From Dialogue to Compact

Mama Graca, we joyfully celebrated your 80th birthday last night. In your lifetime, you have seen Africa at its most oppressed and at its most liberated. You have seen what is possible when Africans refuse to accept the terms handed to them and insist on writing their own. That spirit — the spirit of agency over victimhood, of bargaining from strength rather than dependency — is what this moment demands.

Let me close with this: the turning point we face is not a gift from the changing global order. Turning points only become transformations when they are seized. They need not just the right analysis but the right institutions, the right leadership, and the right collective will.

Africa has the resources. Africa has the population. Africa has — at long last — the geopolitical leverage and the critical mineral advantage. What we need now is the strategic coherence to convert that leverage into a new bargain: one in which partnership replaces patronage, co-creation replaces conditionality, and African agency is not a talking point but a lived reality.

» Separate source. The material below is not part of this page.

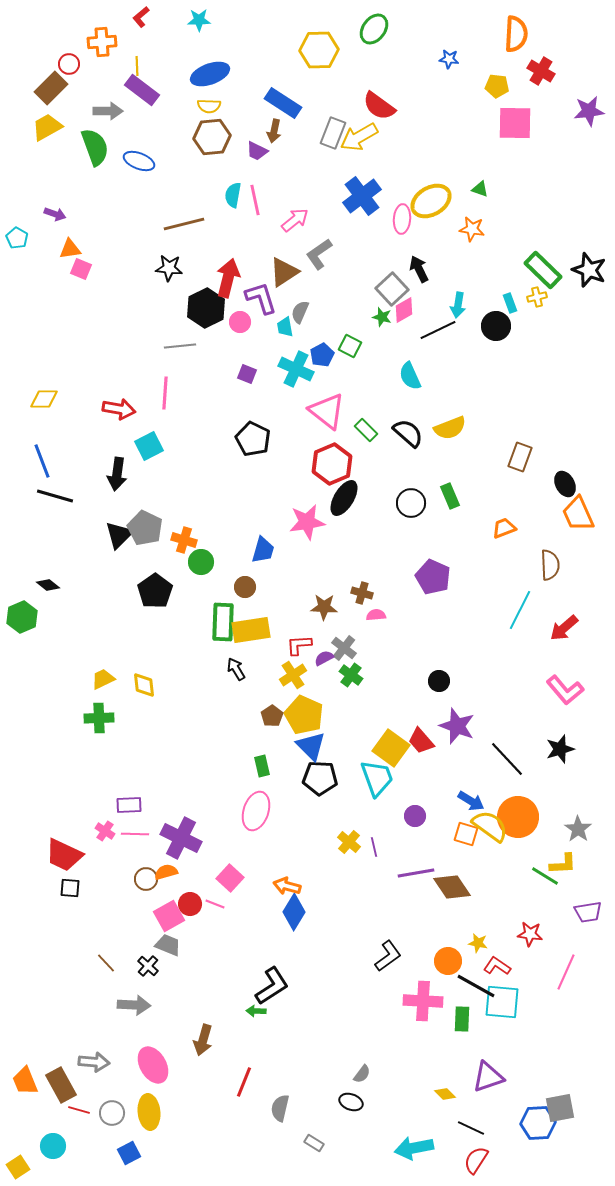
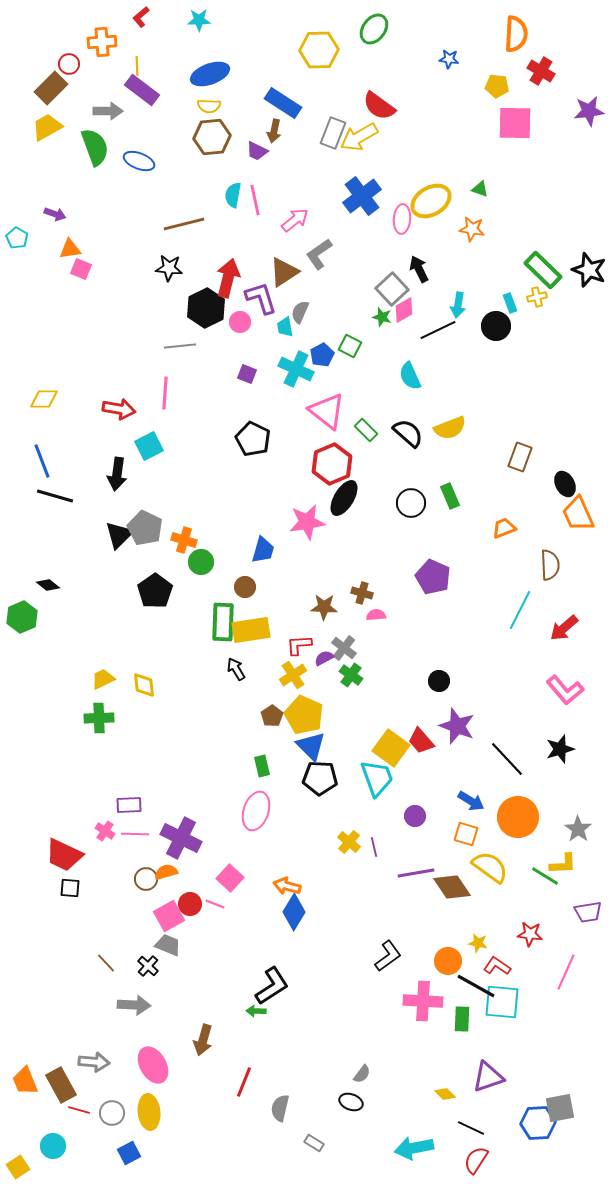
yellow semicircle at (490, 826): moved 41 px down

The generation watching us right now — the 400 million young Africans who will enter the labour market in the next decade — cannot afford for us to produce another beautiful document that changes nothing. They are watching. Let us make this turning point count.

 

* Address delivered during the high-level dialogue of African leaders organised by ACCORD and hosted by Graça Machel, Chairperson of the Board of ACCORD held on 13-14 March at Sandton Convention Centre in Johannesburg, South Africa.